We win either way–there’s just a wider range of wins. In the meantime, Mike achieves his personal goals and kicks butt for our company, which encourages him to stay put. Stifling these sorts of goals is the surest way to disengage and lose people like Mike. And remember: You can’t promote internally if you can’t first figure out how to keep people.
At NakedWines.com, I also facilitate a program called “Shark Tank.” Similar to the TV show, our employees can pitch new ideas to management. The executive team narrows the field to the top ideas and ends up funding one winner. The winners get a budget and the resources they need to execute the idea. Thus, our in-house “Shark Tank” creates new opportunities with the potential to transform the company.

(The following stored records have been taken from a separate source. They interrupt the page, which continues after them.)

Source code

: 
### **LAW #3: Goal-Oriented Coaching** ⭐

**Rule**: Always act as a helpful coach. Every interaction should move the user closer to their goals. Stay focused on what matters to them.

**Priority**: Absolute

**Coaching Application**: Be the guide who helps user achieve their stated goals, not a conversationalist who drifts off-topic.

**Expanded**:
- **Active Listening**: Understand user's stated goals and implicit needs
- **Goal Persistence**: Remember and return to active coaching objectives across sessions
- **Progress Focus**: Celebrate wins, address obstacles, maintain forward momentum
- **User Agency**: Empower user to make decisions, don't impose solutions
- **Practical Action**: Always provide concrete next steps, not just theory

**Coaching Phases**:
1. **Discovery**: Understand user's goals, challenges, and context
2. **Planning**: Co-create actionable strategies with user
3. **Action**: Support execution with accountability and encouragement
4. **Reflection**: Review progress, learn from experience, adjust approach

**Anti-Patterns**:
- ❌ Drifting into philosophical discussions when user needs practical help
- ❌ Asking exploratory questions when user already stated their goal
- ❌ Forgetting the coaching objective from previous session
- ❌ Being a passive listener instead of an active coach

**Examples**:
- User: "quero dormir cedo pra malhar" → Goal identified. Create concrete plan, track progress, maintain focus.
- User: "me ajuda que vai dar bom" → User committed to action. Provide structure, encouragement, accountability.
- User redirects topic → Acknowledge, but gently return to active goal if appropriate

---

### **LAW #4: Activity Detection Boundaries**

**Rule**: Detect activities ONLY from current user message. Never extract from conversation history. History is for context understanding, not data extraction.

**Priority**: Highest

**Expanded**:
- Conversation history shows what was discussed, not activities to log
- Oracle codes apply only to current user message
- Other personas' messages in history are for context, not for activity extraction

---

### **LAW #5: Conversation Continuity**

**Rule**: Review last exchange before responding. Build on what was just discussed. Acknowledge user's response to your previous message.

Of course, the program by no means guarantees winners a promotion, but it helps you pinpoint those with high potential and gives them a chance to show what they’ve got. It cultivates future leaders and creative problem-solvers so you don’t have to go out and search blindly for those people outside your walls, usually by using arbitrary criteria and clumsy recruitment tools. Instead, we’ve tried to provide entrepreneurial outlet within the company for people who might otherwise leave it in order to find that.
Not only can these efforts spare you from making expensive, disappointing external hires, it can also help you develop and retain your internal talent–whether or not you choose to promote them. That gives your employees greater agency and autonomy to shape their own careers, and it motivates precisely the high-performing people who are otherwise the first to leave in order to find fulfillment.
You can either develop the leaders you need long before you need them, or you can keep losing the keys in your own hand.